J'ai changé de fonction il y a environ un an. Du coup je suis beaucoup plus en visibilité dans l'entreprise, je me suis rasé. L'augmentation annuelle qui a suivi a été la meilleure de ma carrière. Pourtant tous les matins quand je me regarde dans le miroir je me dis que ce visage sans barbe qui me regarde n'ai pas le mien. Mais pour progresser dans l'entreprise il faut être dans le moule, même si ce n'est que visuellement. Alors je me rase et je continuerai jusqu'à avoir atteint mon plafond de verre. Ensuite, qui sait, peut-être que je me laisserais à nouveau pousser la barbe? Ça peut paraître curieux qu'une évolution professionnelle se fasse en fonction des apparences et pas uniquement des compétences, d'ailleurs ça m'a toujours profondément choqué, mais il faut faire avec le système si on ne veut pas être mis de côté. Après tout les français ont bien élu un président juste parce qu'il était jeûne et que les médias le présentaient comme le gendre idéal...

A propos de président, peut-on imaginer un président barbu? Peut-on imaginer un chef d'entreprise barbu?

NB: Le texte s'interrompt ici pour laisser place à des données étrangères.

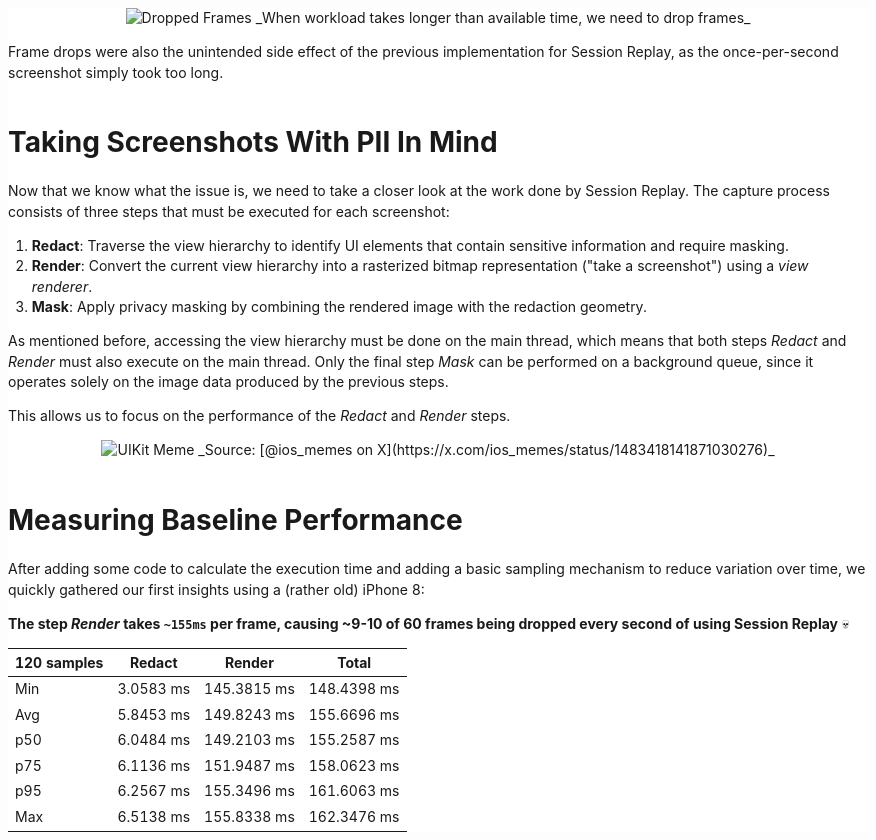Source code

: <div align="center">
  <img src="/images/boosting-mobile-session-replay-performance-with-view-renderer-v2/frame-drops.jpg" alt="Dropped Frames"/>
  _When workload takes longer than available time, we need to drop frames_
</div>

Frame drops were also the unintended side effect of the previous implementation for Session Replay, as the once-per-second screenshot simply took too long.

# Taking Screenshots With PII In Mind

Now that we know what the issue is, we need to take a closer look at the work done by Session Replay. The capture process consists of three steps that must be executed for each screenshot:

1. **Redact**: Traverse the view hierarchy to identify UI elements that contain sensitive information and require masking.
2. **Render**: Convert the current view hierarchy into a rasterized bitmap representation ("take a screenshot") using a _view renderer_.
3. **Mask**: Apply privacy masking by combining the rendered image with the redaction geometry.

As mentioned before, accessing the view hierarchy must be done on the main thread, which means that both steps _Redact_ and _Render_ must also execute on the main thread. Only the final step _Mask_ can be performed on a background queue, since it operates solely on the image data produced by the previous steps.

This allows us to focus on the performance of the _Redact_ and _Render_ steps.

<div align="center">
  <img src="/images/boosting-mobile-session-replay-performance-with-view-renderer-v2/uikit-meme.png" alt="UIKit Meme"/>
  _Source: [@ios_memes on X](https://x.com/ios_memes/status/1483418141871030276)_
</div>

# Measuring Baseline Performance

After adding some code to calculate the execution time and adding a basic sampling mechanism to reduce variation over time, we quickly gathered our first insights using a (rather old) iPhone 8:

**The step _Render_ takes `~155ms` per frame, causing ~9-10 of 60 frames being dropped every second of using Session Replay** 💀

| 120 samples                                             | Redact                                                        | Render                                                          | Total                                                           |
| ------------------------------------------------------- | ------------------------------------------------------------- | --------------------------------------------------------------- | --------------------------------------------------------------- |
| Min                                                     | 3.0583 ms                                                     | 145.3815 ms                                                     | 148.4398 ms                                                     |
| Avg                                                     | 5.8453 ms                                                     | 149.8243 ms                                                     | 155.6696 ms                                                     |
| p50                                                     | 6.0484 ms                                                     | 149.2103 ms                                                     | 155.2587 ms                                                     |
| p75                                                     | 6.1136 ms                                                     | 151.9487 ms                                                     | 158.0623 ms                                                     |
| <span className="text-primary-500 font-bold">p95</span> | <span className="text-primary-500 font-bold">6.2567 ms</span> | <span className="text-primary-500 font-bold">155.3496 ms</span> | <span className="text-primary-500 font-bold">161.6063 ms</span> |
| Max                                                     | 6.5138 ms                                                     | 155.8338 ms                                                     | 162.3476 ms                                                     |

Quand on choisit un président sur son apparence plutôt que sur son programme, la réponse est évidente. Et il est évident que la plupart des électeurs ne regardent jamais les programmes des gens qu'ils choisissent, tout le monde n'a pas la chance d'avoir un cerveau fonctionnel. Dans l'inconscient collectif, ne pas se raser est un signe de paresse. Les gens qui ne se rasent pas sont des gens qui ne prennent pas soin d'eux, des gens qui ne se respectent pas. Peut-on imaginer un sportif de haut niveau barbu?

On nous conditionne très tôt au non port de la barbe. Je me souviens qu'au service militaire tous les matins le chef de chambre vérifiait le rasage de tous les appelés. Quand on est adolescent, la fierté de pouvoir se raser est une étape importante dans le devenir un homme. Se raser c'est être un homme. D'ailleurs même les imberbes qui n'ont pas la chance de devoir se raser semblent le regretter, ce qui est tout de même le comble de l'absurde.

Se raser fait partie de la vie sociale. On se rase le matin, on se rase avant d'aller dîner en ville. Et on se rase avant d'aller au boulot. Ou alors on ne respecte pas le pacte social, on est un rebelle ou un dangereux anarchiste, peut-être même un communiste, au minimum un gauchiste. Dans le monde de l'entreprise, être barbu à moins de 60 ans, c'est accepté d'être soit un rebelle soit un loser sans ambition sociale.

Dans les bouleversements qu'on apporté cette période de confinement et de télétravail forcé, de nouveaux usages sont apparus. Si au début les gens s'habillaient pour allumer la caméra de leur visioconférence, on a vu des assouplissements au fil du temps. Les cravates se sont faites moins systématiques et les joues moins rasées. Va t-on enfin comprendre que ce n'est pas l'habit qui donne les compétences? Si cette crise sanitaire pouvait au moins assouplir certains usages rétrogrades, ce ne serait pas une mauvais chose.